Good morning.

Thursday in Whitewater will see intervals of clouds and sun with a brief shower or two and a high of 59. Sunrise is 5:41 and sunset is 8:02 for 14 hours 19 minutes of daytime. The moon is a waning gibbous with 71.8 percent of its visible disk illuminated.
Whitewater’s Ethics Committee meets at 5 PM.
On this day in 1992, Michigan ratifies a 203-year-old proposed amendment to the Constitution making the 27th Amendment law. This amendment bars the Congress from giving itself a mid-term pay raise.
Over three months ago, a longtime resident1 contended during public comment at the 1.20.26 session of the Whitewater Common Council that a demographic projection showed that Whitewater would lose 3,000 people in population by 2040. See Whitewater Common Council, January 20, 2026 Video @ 46:54.
On 2.9.26, this libertarian blogger wrote an assessment of that claim, concluding that the resident confused the authorship of the demographic projection and misunderstood or ignored the limitations of that projection’s conclusions. See Over Reliance on a Single Population Projection (outlining the reasons that “solid, rational planning for 2040 beats picking — cherry-picking, really — one estimate in remarks to the Whitewater Common Council.”)
Later, Later, that same over reliance on a single projection spread through others onto social media.
Honestly, to have the the hubris of some of these gentlemen in believing they can take a single demographic projection (and ignore other projections and different methodologies) is nearly satirical — something like an economic model that relies on one positive quarter from 2023.

= = = =

| Prompt 1 |
For each statement, tell whether it agrees with the Whitewater post, answering yes or no and quoting the words that decide it: (a) The Ethics Committee meets at 5 PM. (b) Michigan's ratification of the 27th Amendment took place in 1992. (c) The resident claimed Whitewater would lose 3,000 people by 2030.
| Prompt 2 |
Revise the Whitewater post from "Later, Later, that" up to and including "quarter from 2023.", changing "satirical" to "comical".
| Prompt 3 |
Write what comes next in the Whitewater post, picking up after its last sentence.
The listing that comes after this point has no connection to the Whitewater post.

| Dataset extract |
= = = =

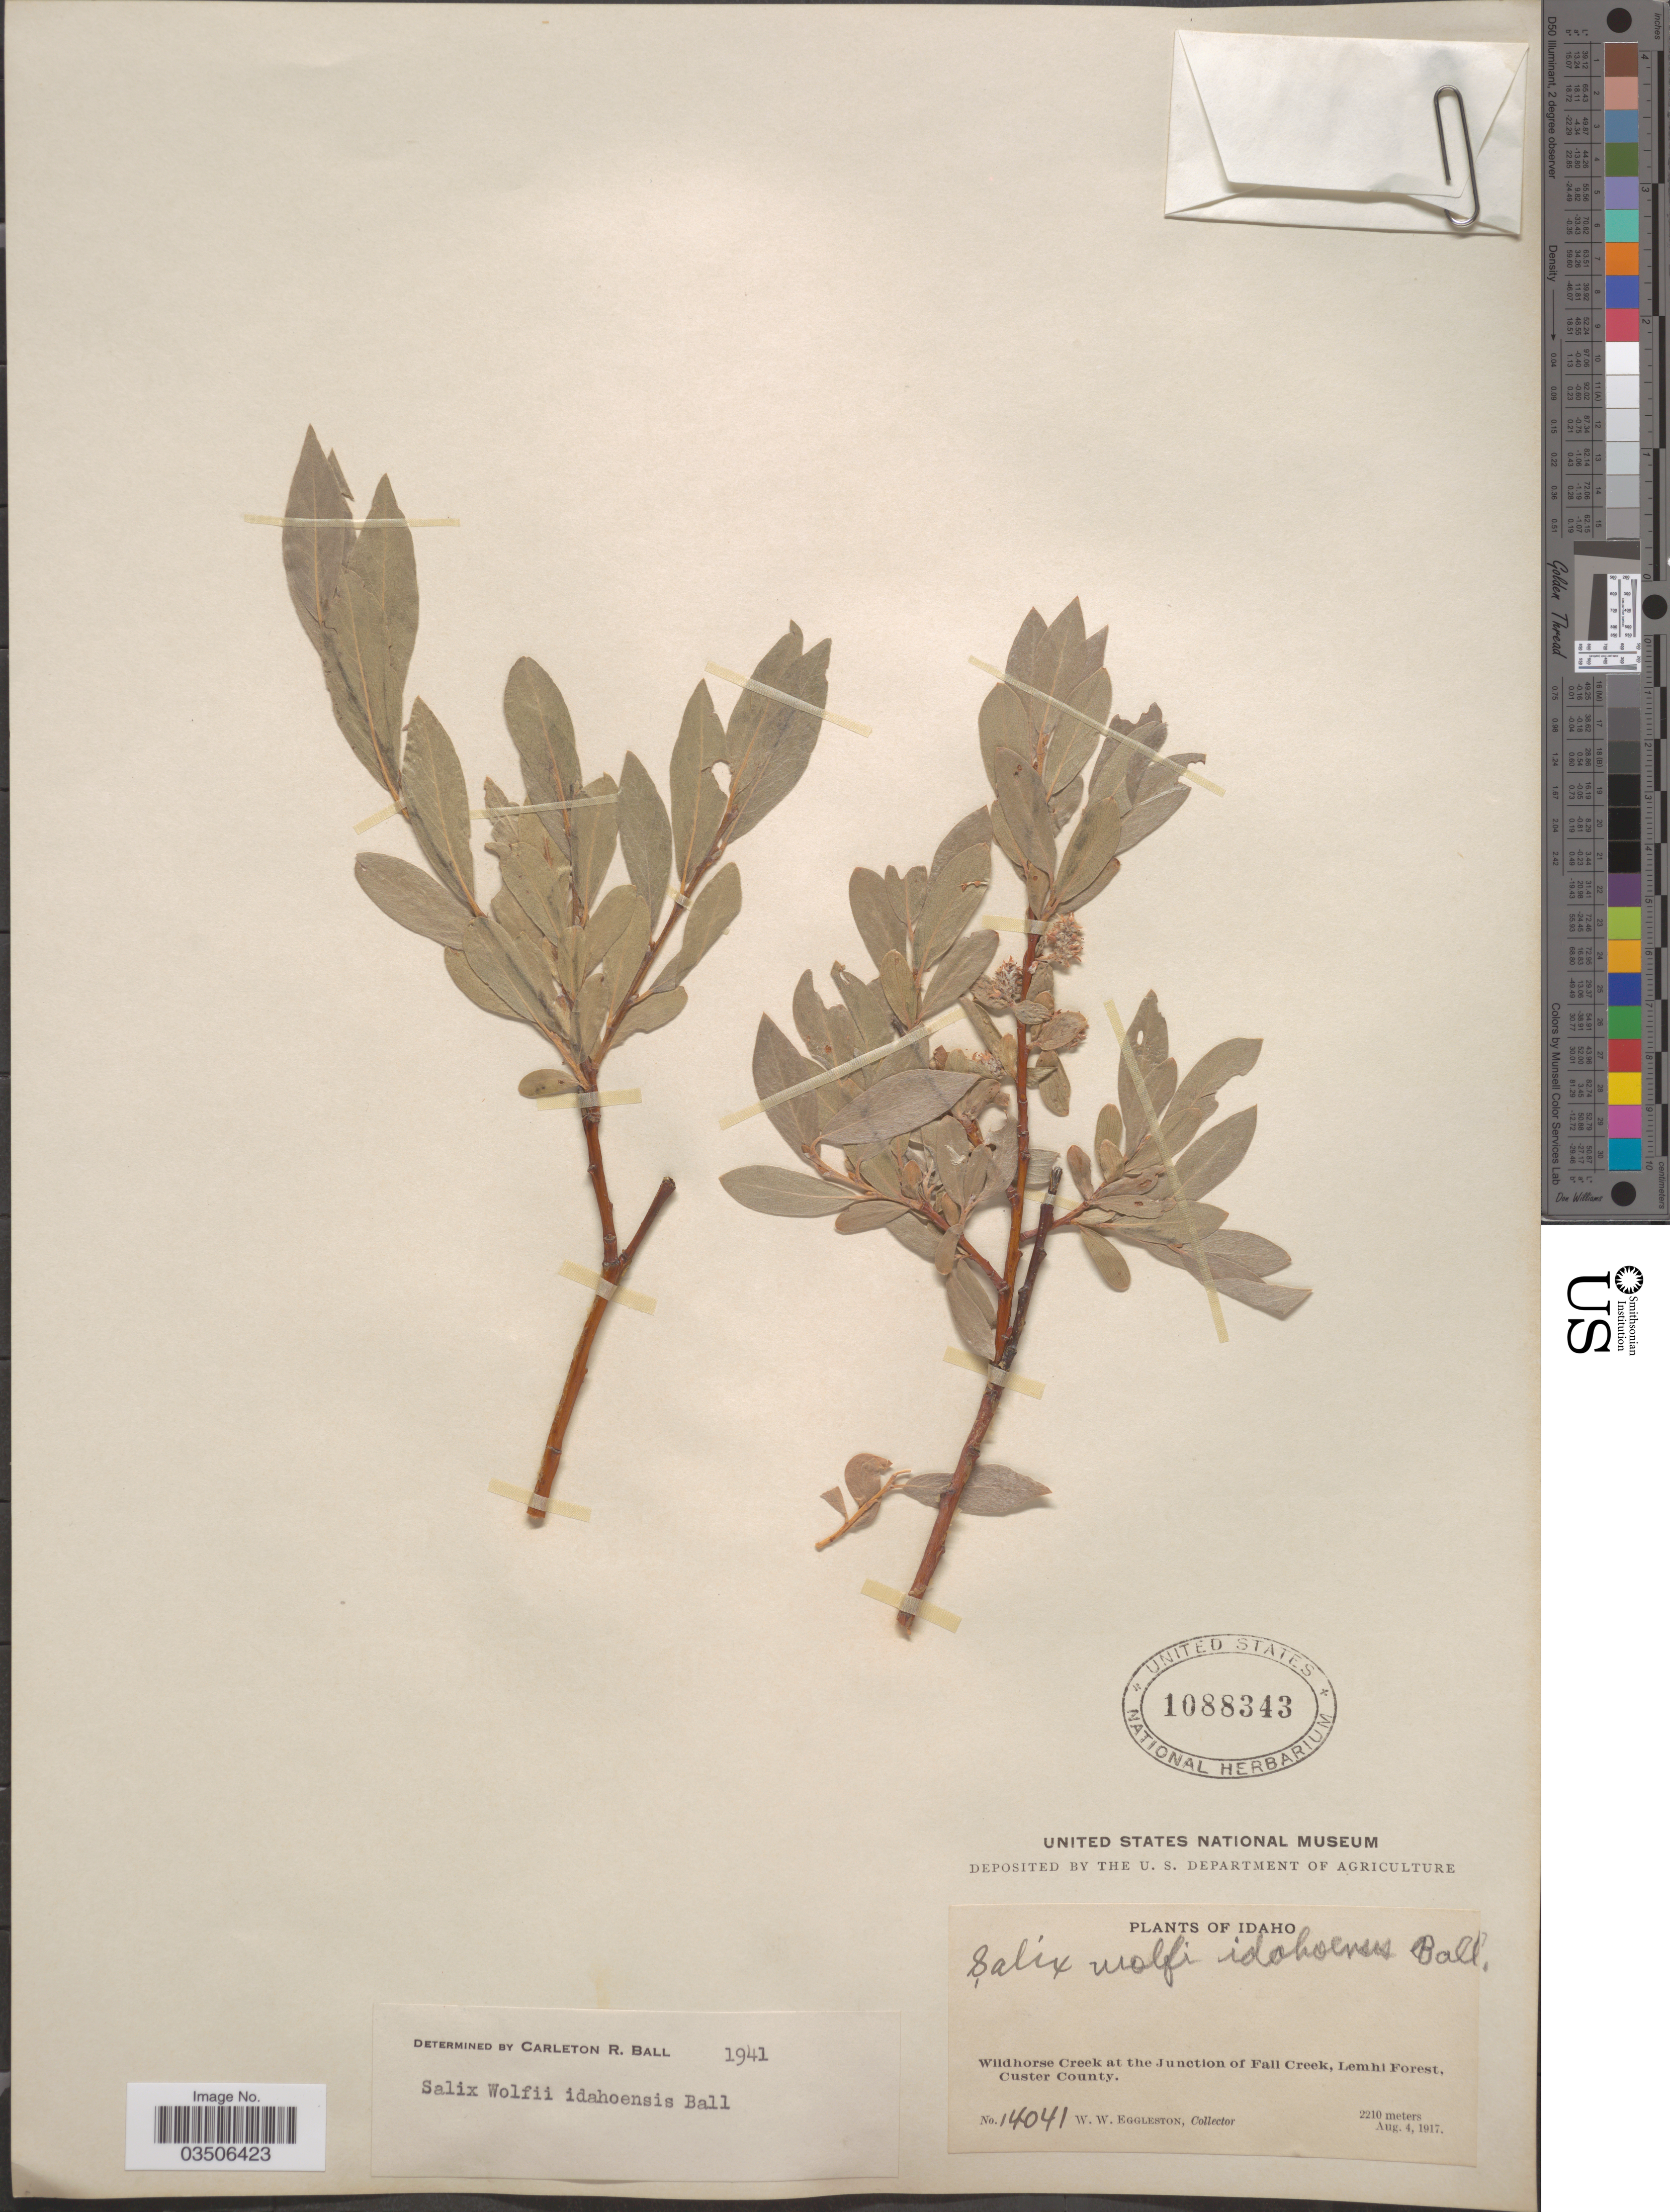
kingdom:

= = = =

| Final result 1 |
(a) Yes: "Whitewater’s Ethics Committee meets at 5 PM."
(b) Yes: "On this day in 1992, Michigan ratifies a 203-year-old proposed amendment to the Constitution making the 27th Amendment law."
(c) No: "Whitewater would lose 3,000 people in population by 2040."

| Final result 2 |
Later, Later, that same over reliance on a single projection spread through others onto social media.
Honestly, to have the the hubris of some of these gentlemen in believing they can take a single demographic projection (and ignore other projections and different methodologies) is nearly comical — something like an economic model that relies on one positive quarter from 2023.

| Final result 3 |
One should be clear that this reliance on one projection was a transparent effort to undermine a proposed development project by throwing anything and everything at the wall.
Well, as one should have seen months ago, any considered analysis of several demographic projections (not simply a single projection that satisfies one’s argument!) concludes that
After consideration of both high and low forecasts, the [Whitewater Forward] plan uses a forecast based on an annual average resident growth rate of 0.4%, with some growth in local student population through 2030 based on the University’s strategic goals.
See RDG Planning & Design, Population Forecasts for Whitewater (2026).
Indeed, of the four major population projections for Whitewater that RDG Planning reviews, only one of them shows a decline. The one projection that estimates a decline relies, as I noted at the time, on a “method [that] also produces a projection that can be highly sensitive to short-run disruption — especially in places that are unusual in ways for which the model does not account.”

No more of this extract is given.